§ **Collected data**:
--- START ---

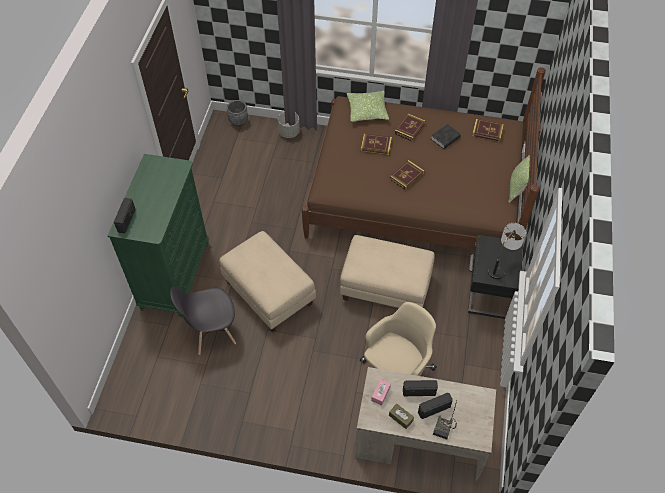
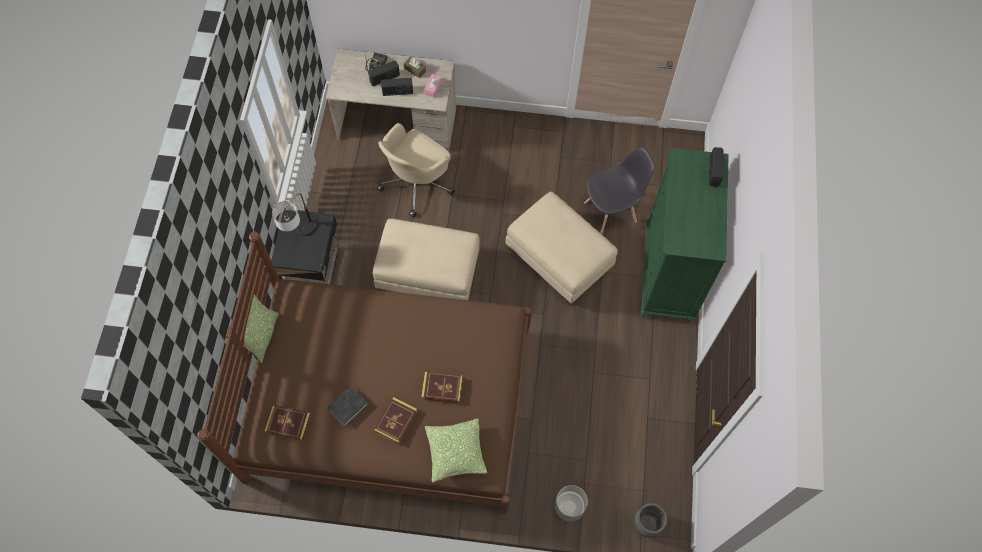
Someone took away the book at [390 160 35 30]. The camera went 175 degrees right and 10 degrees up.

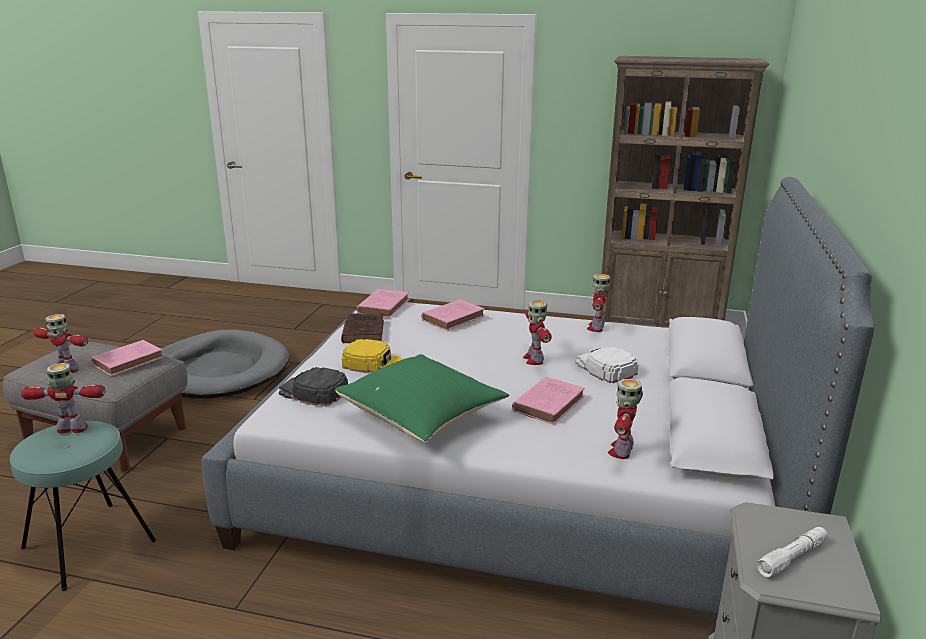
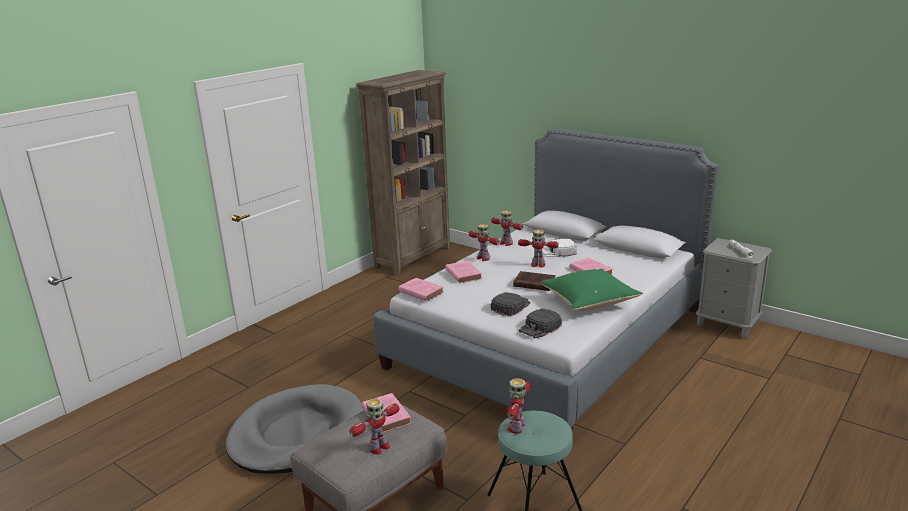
Someone carried the brown book from [341 313 43 30] to [513 271 43 20]. Someone carried the toy robot from [608 379 35 80] to [469 224 30 37]. Someone repainted the yellow cap at [342 339 62 34], which became the black cap at [491 292 39 24]. The camera went 65 degrees left and 0 degrees up.

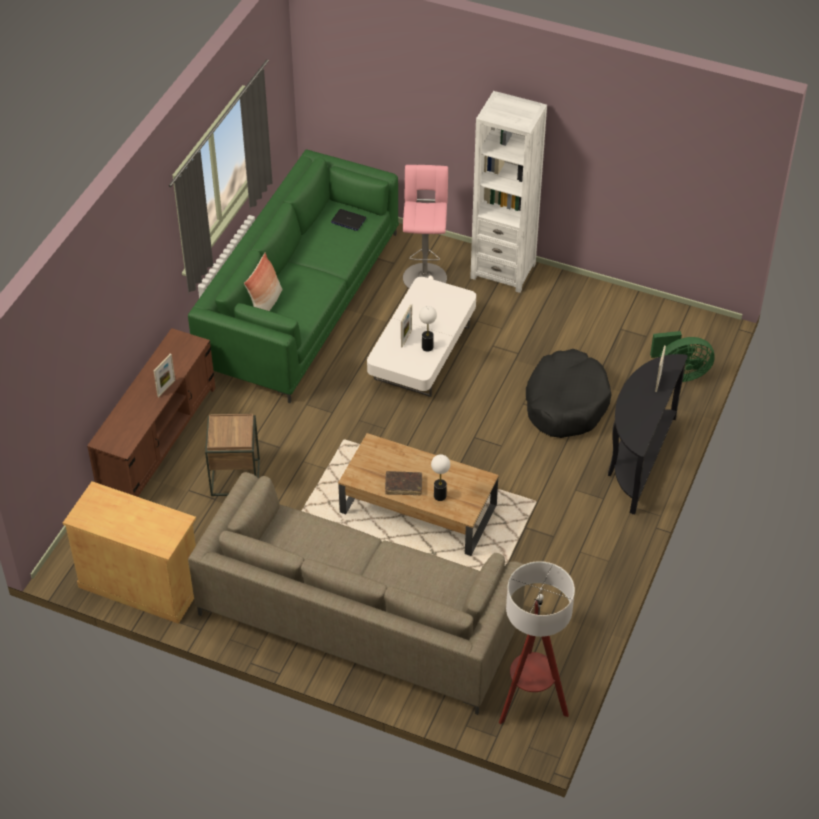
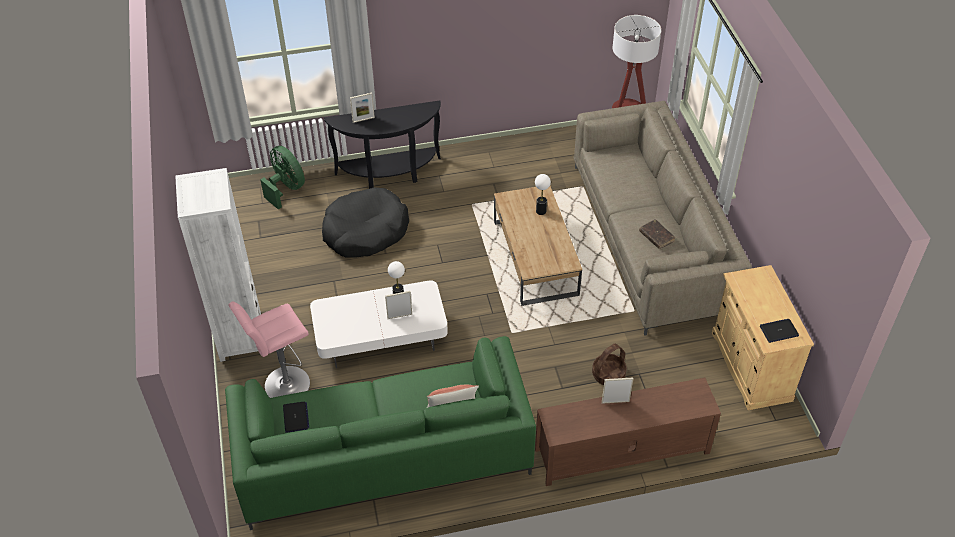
Someone put down the laptop at [760 319 39 24]. Someone carried the brown book from [385 471 37 24] to [639 219 36 30]. Someone swapped the brown side table at [205 414 55 82] for the basket at [592 344 35 41]. The camera went 125 degrees left and 0 degrees up.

--- END ---

§ **Exercise details**:
Omit the pictures and print the listing exactly.

§ **Reply**:
Someone took away the book at [390 160 35 30]. The camera went 175 degrees right and 10 degrees up.

Someone carried the brown book from [341 313 43 30] to [513 271 43 20]. Someone carried the toy robot from [608 379 35 80] to [469 224 30 37]. Someone repainted the yellow cap at [342 339 62 34], which became the black cap at [491 292 39 24]. The camera went 65 degrees left and 0 degrees up.

Someone put down the laptop at [760 319 39 24]. Someone carried the brown book from [385 471 37 24] to [639 219 36 30]. Someone swapped the brown side table at [205 414 55 82] for the basket at [592 344 35 41]. The camera went 125 degrees left and 0 degrees up.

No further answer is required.